━━━━━ Task material

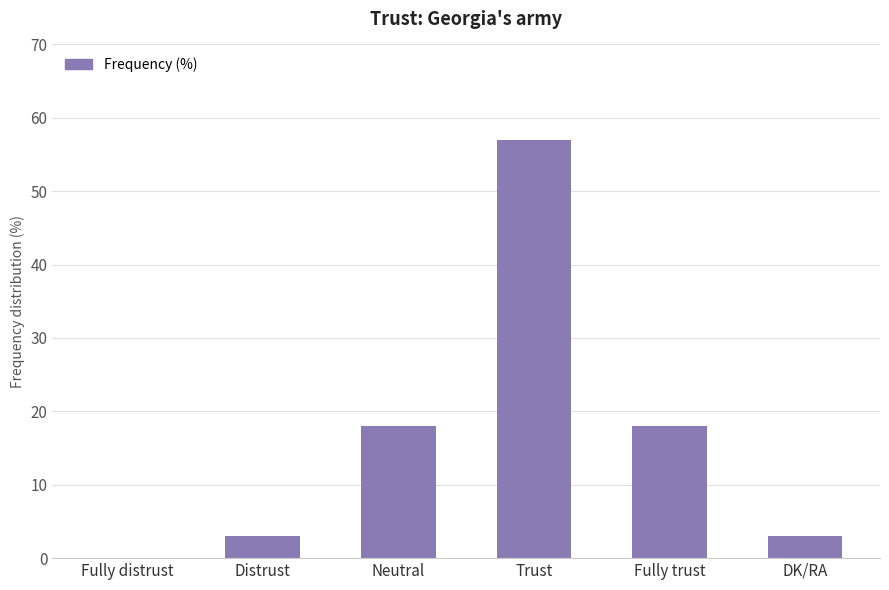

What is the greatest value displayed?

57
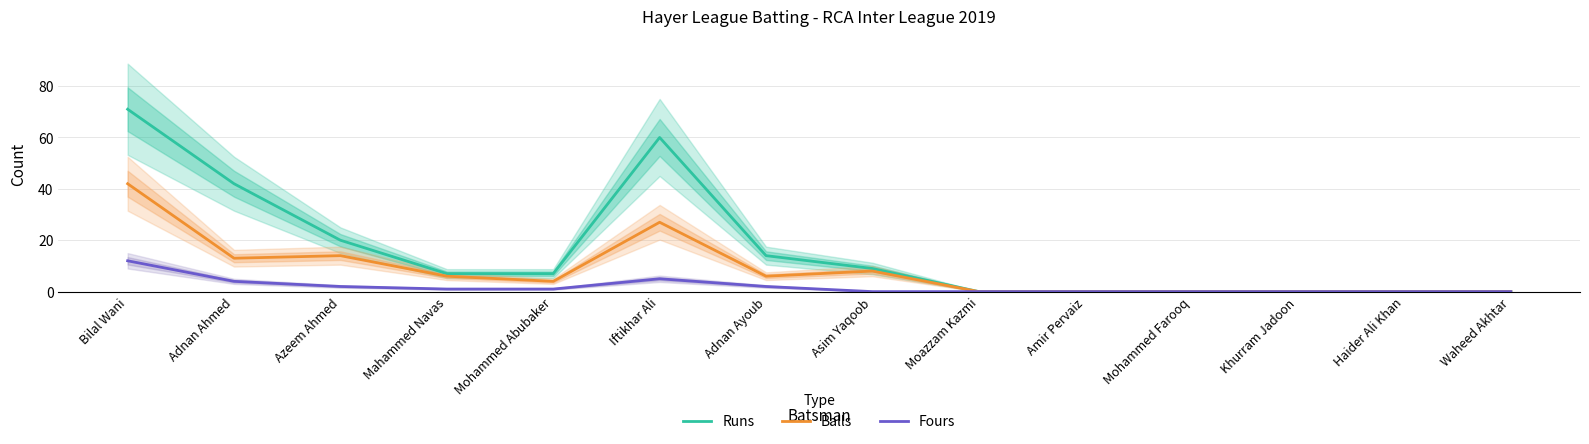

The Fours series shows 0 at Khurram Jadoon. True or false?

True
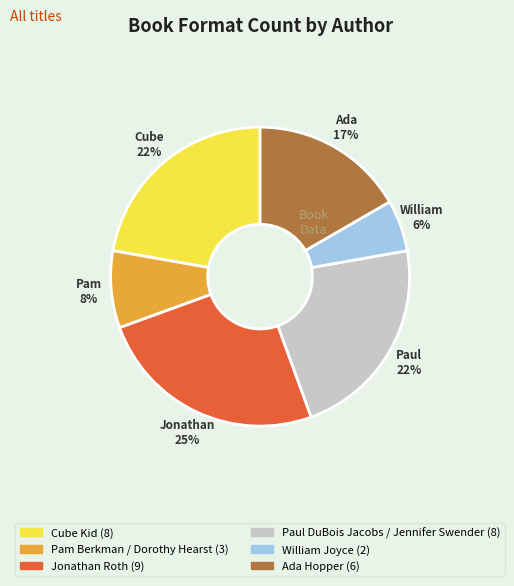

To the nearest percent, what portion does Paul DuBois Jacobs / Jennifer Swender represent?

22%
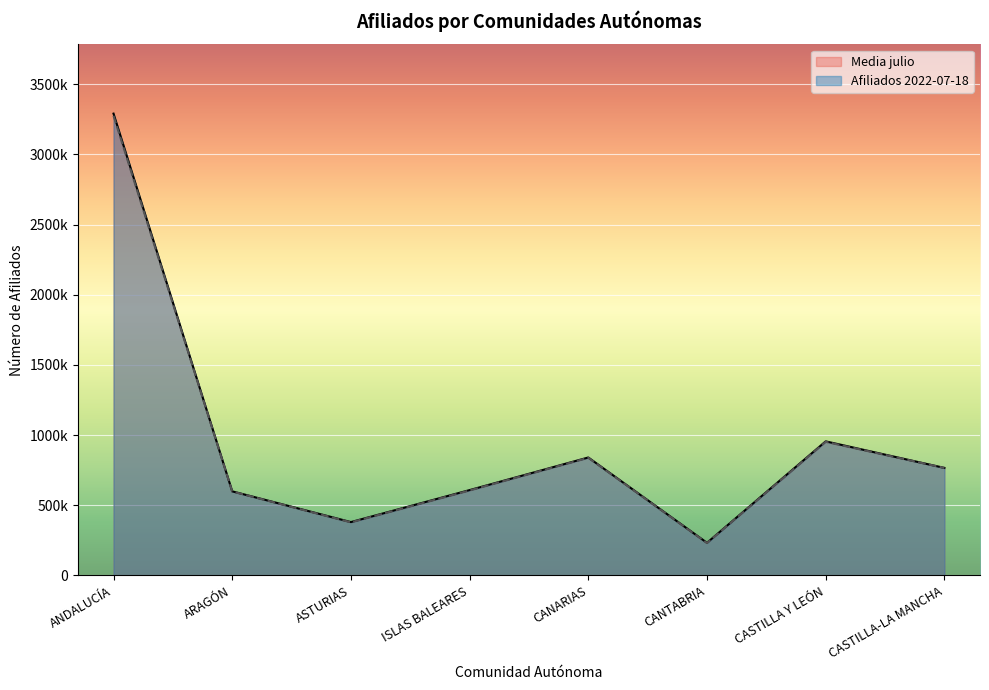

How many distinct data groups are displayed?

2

━━━━━━━━━━

Retype the lines above word for word, leaving out the pictures.

Task answer:
What is the greatest value displayed?

57

The Fours series shows 0 at Khurram Jadoon. True or false?

True

To the nearest percent, what portion does Paul DuBois Jacobs / Jennifer Swender represent?

22%

How many distinct data groups are displayed?

2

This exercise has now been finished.